━━━━━ Source text ━━━━━

Cracking the code

For years we've struggled to make ordinary TexMex-dive cheese enchiladas at home. I was sure it couldn't be that complicated, considering that TexMex places all over the state seem able to crank it out cheap. We solved the tortilla and cheese part but ran into problems with the gravy. I kept looking up recipes or using canned stuff that got good reviews, but those sauces, while tasty, were absolutely not TexMex chili gravy; they tended to be what I think of as New Mexico chili sauce, very good in its way, but not TexMex. Finally I found a recipe for what we were aiming at, and it couldn't be simpler: a light roux made with 1/4 cup each of oil and flour, seasoned with chili powder (basically ancho), Mexican oregano, garlic powder, cumin, and salt, then thinned with 2 cups of stock or water. In other words, Southern biscuit gravy with a few extra spices, and Bob's your uncle.

I don't cook that much as a daily matter. My idea of a great meal, if my husband hasn't made something, is GrapeNuts or butter noodles. This week, however, I've caught the cooking bug. Since our tomato harvest is coming in, I whipped up some excellent gazpacho for lunch today. I also blanched, peeled, and seeded several pounds of the tomatoes for use in a dinner party we're having this weekend, with shrimp creole on the menu. Recently I've made Caesar salads complete with homemade dressing and croutons for dinner, then enjoyed them again for lunch the next day with leftover roast chicken. This week I went on a cookbook-buying spree and acquired a North African cookbook along books for Vietnamese banh mi (including how to make the bread at home), Vietnamese pho, and a variety of Thai dishes from a restaurant somewhere called Pok Pok.

━━━━━

> [Set exercise]: Transcribe the cooking text word for word, starting at "For years we've" and stopping after "Bob's your uncle.".

━━━━━ Information given ━━━━━

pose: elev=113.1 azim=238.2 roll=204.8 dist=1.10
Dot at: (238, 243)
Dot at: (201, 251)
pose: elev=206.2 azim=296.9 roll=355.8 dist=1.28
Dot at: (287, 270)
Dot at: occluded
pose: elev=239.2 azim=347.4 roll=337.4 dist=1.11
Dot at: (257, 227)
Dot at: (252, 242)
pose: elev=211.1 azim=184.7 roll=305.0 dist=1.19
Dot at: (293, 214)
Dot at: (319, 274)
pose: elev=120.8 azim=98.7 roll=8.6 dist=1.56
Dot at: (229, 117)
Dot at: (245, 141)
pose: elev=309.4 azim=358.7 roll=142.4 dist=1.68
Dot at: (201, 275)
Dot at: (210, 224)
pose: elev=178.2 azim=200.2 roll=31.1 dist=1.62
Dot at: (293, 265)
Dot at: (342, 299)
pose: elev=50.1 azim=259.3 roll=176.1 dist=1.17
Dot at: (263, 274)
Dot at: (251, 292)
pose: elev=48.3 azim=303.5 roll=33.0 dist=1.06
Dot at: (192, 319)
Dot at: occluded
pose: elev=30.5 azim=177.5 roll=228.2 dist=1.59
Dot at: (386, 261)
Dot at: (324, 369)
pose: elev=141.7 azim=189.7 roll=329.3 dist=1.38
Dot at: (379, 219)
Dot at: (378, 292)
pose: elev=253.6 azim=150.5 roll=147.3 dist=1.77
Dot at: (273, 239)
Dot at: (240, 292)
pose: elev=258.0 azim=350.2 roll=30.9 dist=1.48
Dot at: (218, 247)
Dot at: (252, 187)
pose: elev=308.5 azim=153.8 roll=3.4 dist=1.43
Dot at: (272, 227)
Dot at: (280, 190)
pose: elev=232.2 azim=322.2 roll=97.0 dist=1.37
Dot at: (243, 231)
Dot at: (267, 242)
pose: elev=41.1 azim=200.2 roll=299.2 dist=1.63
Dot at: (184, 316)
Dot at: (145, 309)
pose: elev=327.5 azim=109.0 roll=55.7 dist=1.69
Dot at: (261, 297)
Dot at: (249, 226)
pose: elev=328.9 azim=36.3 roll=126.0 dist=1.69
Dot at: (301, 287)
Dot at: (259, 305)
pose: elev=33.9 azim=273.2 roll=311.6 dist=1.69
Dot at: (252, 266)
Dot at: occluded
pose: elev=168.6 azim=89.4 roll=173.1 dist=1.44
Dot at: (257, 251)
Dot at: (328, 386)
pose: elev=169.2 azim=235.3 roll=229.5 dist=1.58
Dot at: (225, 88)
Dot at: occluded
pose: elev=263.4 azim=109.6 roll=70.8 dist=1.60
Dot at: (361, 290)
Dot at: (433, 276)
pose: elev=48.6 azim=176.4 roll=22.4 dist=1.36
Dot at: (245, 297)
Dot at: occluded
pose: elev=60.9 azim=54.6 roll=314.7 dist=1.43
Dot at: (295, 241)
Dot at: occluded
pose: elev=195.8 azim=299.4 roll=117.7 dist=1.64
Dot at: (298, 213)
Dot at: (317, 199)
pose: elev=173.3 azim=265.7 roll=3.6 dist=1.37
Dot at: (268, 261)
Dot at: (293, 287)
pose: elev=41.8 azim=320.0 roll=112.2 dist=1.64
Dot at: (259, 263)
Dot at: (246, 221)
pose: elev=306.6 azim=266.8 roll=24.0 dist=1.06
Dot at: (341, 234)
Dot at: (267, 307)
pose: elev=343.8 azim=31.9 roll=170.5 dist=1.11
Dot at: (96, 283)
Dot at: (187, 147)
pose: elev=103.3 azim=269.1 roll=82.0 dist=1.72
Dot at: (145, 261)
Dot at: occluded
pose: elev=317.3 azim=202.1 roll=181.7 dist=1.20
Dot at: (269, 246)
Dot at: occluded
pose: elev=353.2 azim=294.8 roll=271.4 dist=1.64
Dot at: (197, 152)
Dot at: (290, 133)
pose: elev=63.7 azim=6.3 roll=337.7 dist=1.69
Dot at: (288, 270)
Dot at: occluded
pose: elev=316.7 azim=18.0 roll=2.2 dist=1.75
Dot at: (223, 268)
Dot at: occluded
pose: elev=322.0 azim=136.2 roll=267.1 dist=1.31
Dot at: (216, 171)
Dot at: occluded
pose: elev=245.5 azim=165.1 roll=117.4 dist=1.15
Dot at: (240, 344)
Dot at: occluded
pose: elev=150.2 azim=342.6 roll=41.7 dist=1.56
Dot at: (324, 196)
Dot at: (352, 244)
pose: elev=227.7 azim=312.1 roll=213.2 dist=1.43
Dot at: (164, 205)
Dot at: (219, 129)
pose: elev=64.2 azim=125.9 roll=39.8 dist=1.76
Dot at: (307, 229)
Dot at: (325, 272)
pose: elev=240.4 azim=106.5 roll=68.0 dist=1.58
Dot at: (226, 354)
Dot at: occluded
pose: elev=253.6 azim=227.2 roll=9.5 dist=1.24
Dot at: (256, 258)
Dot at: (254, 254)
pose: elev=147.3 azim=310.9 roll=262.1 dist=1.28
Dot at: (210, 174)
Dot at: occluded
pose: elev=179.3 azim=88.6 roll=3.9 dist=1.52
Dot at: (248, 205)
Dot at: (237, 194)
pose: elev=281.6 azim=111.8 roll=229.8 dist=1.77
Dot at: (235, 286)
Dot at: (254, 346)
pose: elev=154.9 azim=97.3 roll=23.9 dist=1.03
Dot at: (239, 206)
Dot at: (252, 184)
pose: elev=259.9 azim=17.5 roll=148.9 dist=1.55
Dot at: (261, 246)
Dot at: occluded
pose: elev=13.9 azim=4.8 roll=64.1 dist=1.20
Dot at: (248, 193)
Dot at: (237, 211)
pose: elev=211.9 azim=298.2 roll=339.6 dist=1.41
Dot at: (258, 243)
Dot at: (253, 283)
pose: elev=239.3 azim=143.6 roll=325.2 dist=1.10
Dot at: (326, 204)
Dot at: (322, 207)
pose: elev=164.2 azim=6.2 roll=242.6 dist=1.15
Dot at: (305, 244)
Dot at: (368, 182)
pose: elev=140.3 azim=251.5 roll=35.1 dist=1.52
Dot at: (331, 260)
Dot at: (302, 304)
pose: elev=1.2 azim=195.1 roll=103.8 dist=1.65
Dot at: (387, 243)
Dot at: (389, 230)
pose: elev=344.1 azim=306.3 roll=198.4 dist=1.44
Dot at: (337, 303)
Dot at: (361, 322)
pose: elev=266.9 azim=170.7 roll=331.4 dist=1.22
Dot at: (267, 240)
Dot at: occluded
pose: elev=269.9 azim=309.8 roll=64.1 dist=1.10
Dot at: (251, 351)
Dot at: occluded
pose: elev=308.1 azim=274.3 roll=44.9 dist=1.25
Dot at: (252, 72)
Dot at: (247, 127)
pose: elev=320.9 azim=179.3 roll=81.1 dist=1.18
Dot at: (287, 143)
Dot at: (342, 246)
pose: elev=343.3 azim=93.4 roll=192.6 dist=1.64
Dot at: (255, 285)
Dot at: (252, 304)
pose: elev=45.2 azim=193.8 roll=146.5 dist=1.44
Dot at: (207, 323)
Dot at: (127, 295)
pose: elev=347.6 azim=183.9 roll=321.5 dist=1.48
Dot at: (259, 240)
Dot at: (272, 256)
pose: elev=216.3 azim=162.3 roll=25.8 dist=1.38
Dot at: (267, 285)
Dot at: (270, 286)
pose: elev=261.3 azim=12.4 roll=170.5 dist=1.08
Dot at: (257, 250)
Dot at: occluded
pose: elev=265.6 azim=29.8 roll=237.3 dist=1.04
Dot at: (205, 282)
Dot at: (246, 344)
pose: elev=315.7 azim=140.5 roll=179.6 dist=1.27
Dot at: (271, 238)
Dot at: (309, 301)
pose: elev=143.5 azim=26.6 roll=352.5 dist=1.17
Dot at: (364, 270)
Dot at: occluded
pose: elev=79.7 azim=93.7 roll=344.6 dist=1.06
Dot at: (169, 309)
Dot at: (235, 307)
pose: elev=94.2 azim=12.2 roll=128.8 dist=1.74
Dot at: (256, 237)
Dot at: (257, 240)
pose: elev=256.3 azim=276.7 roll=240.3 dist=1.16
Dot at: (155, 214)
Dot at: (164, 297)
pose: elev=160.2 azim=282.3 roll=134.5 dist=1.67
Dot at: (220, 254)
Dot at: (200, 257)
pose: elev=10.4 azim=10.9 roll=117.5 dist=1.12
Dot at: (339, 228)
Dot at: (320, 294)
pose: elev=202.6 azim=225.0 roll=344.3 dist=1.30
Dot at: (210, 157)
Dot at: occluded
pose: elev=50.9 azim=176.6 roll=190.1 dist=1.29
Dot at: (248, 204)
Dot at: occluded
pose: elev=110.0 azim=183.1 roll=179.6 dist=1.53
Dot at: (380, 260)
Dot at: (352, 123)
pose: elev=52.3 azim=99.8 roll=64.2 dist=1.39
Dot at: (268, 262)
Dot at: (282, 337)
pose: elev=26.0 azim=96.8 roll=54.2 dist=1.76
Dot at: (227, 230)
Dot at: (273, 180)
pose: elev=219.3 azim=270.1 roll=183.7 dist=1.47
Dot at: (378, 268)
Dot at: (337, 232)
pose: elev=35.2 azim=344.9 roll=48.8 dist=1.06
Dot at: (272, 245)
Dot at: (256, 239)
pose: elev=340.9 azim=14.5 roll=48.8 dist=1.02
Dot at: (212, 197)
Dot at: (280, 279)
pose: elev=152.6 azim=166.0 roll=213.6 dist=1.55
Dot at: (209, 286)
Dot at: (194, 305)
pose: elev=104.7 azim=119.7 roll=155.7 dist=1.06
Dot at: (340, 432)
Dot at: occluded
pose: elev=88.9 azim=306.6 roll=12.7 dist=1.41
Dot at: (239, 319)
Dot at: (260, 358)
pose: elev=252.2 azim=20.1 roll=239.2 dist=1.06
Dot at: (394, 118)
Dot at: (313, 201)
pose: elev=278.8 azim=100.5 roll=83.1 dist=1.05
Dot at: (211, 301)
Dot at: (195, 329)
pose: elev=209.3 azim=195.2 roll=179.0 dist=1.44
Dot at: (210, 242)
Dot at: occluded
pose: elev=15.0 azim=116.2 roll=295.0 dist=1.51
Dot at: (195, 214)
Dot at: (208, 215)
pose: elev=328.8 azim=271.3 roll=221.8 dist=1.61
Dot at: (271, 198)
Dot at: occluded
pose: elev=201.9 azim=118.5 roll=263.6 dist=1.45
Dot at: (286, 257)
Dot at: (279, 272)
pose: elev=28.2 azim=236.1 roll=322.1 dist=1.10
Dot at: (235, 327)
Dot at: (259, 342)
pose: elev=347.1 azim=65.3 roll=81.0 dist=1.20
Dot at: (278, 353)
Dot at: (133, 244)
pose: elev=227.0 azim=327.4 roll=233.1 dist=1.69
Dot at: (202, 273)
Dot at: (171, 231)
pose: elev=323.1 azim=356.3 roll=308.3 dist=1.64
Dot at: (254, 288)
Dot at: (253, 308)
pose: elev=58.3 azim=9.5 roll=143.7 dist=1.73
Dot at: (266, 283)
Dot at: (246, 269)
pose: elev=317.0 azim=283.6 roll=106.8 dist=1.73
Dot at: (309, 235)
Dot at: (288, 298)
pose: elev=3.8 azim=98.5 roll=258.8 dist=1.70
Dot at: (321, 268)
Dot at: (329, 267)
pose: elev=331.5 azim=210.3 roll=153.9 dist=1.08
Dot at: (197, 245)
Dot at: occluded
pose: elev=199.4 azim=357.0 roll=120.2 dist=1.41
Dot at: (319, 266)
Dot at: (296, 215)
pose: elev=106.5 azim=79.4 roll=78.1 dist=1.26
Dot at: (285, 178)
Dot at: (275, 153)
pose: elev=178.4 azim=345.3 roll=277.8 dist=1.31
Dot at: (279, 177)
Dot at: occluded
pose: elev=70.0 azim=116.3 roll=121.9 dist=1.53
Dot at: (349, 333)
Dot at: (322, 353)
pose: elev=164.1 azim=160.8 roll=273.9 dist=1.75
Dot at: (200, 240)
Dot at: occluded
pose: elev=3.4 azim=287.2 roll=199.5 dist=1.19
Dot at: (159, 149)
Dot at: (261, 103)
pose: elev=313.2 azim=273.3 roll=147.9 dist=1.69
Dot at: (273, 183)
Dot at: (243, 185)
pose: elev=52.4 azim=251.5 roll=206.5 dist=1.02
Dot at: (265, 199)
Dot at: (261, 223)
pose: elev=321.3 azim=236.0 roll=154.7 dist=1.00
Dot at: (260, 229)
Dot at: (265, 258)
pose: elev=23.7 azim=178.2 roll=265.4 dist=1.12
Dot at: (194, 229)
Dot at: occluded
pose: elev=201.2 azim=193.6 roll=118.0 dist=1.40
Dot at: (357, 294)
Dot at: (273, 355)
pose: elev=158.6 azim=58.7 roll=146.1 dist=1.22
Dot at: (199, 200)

━━━━━

> [Answer to the problem]:
For years we've struggled to make ordinary TexMex-dive cheese enchiladas at home. I was sure it couldn't be that complicated, considering that TexMex places all over the state seem able to crank it out cheap. We solved the tortilla and cheese part but ran into problems with the gravy. I kept looking up recipes or using canned stuff that got good reviews, but those sauces, while tasty, were absolutely not TexMex chili gravy; they tended to be what I think of as New Mexico chili sauce, very good in its way, but not TexMex. Finally I found a recipe for what we were aiming at, and it couldn't be simpler: a light roux made with 1/4 cup each of oil and flour, seasoned with chili powder (basically ancho), Mexican oregano, garlic powder, cumin, and salt, then thinned with 2 cups of stock or water. In other words, Southern biscuit gravy with a few extra spices, and Bob's your uncle.